# Time trial brakes



## woodbutchmaster (29 Jan 2022)

l know that l am revealing my complete ignorance regarding time trial but can anyone tell me what a "time trial brake elbow" is used for ?


----------



## Ridgeway (29 Jan 2022)

brake elbow as in elbow pads ? to rest your elbows on


----------



## woodbutchmaster (29 Jan 2022)

Ok so this is the item , but l have no idea what they are used for


----------



## midlife (29 Jan 2022)

Throw them out the back on a piece of string as a sort of drag anchor ? About as effective as my drilled weinmann 500 on my 70’s TT bike lol.


----------



## DCLane (29 Jan 2022)

woodbutchmaster said:


> View attachment 628804
> 
> Ok so this is the item , but l have no idea what they are used for



Probably to connect the cables to the brakes themselves. If it's anything like my son's Argon E116 TT bike they have V-brake style brakes.


----------



## LittleWheelsandBig (29 Jan 2022)

woodbutchmaster said:


> View attachment 628804
> 
> Ok so this is the item , but l have no idea what they are used for


When using non-aero brake levers, they guided the brake cables inside the Mavic bullhorn bars. The Mavic bars were drilled near the stem to let the brake cable out.
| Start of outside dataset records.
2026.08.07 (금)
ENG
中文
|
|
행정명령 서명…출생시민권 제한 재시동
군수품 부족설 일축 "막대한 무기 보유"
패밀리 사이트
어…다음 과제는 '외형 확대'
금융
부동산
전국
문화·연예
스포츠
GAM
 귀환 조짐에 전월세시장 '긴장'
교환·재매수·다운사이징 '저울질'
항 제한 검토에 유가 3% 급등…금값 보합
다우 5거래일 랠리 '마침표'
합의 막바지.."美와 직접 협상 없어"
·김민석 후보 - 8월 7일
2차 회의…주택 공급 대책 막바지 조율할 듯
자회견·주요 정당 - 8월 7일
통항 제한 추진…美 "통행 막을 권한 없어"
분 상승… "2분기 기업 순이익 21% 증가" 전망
https://velobase.com/ViewComponent.aspx?id=84dd8973-4c61-4321-afb7-208c9f86e4e1

https://velobase.com/ViewComponent.aspx?ID=c323748d-e47d-4c7b-9391-a1ddaa409fb4&Enum=103


----------



## woodbutchmaster (30 Jan 2022)

Thanks very much for the info. time trials are way out of my league so l didn't have a clue about them. I don't know what the asking price is but if it is reasonable l might buy them just for curiosities sake 
I suppose l would then be tempted to go in search of Mavic "bullhorns" and l bet the prices would be eye watering !!


----------



## Cycleops (30 Jan 2022)

No idea but have a look at this TT bike on a recently posted thread to figure out where they might fit:
Thread 'Advice on a bike (Felt B12 2013)' https://www.cyclechat.net/threads/advice-on-a-bike-felt-b12-2013.283011/


----------



## MichaelW2 (30 Jan 2022)

Some TT brakes fit behind the fork. Thry use 2 pivots and operate like mini V brakes with cable pulling horizontally. They use a noodle like a V brake.


----------



## woodbutchmaster (30 Jan 2022)

Just had a quick look at LBCoin and saw this for €165


----------



## Cycleops (30 Jan 2022)

If the bars don't suit you it could be converted back to a road bike very easily. All you'd need would be road bars and shorter stem.


----------



## woodbutchmaster (30 Jan 2022)

LittleWheelsandBig said:


> When using non-aero brake levers, they guided the brake cables inside the Mavic bullhorn bars. The Mavic bars were drilled near the stem to let the brake cable out.
> 
> https://velobase.com/ViewComponent.aspx?id=84dd8973-4c61-4321-afb7-208c9f86e4e1
> 
> https://velobase.com/ViewComponent.aspx?ID=c323748d-e47d-4c7b-9391-a1ddaa409fb4&Enum=103


Believe it or not l have seen a set of Mavic "bullhorn" bars for sale , a bit scruffy and the Mavic yellow logos are a bit faded. The only thing that isn't faded is the asking price €200 .... l think l will forget the whole project


----------



## HLaB (30 Jan 2022)

woodbutchmaster said:


> View attachment 628804
> 
> Ok so this is the item , but l have no idea what they are used for


They are to route the brake cable to the brake arm.


----------



## woodbutchmaster (30 Jan 2022)

HLaB said:


> They are to route the brake cable to the brake arm.


Gotcha , l bought them just for curiosity sake , l will probably sell them on at some point


----------



## jhonrichard (2 Mar 2022)

woodbutchmaster said:


> Gotcha , l bought them just for curiosity sake , l will probably sell them on at some point


Thanks, man for telling us


----------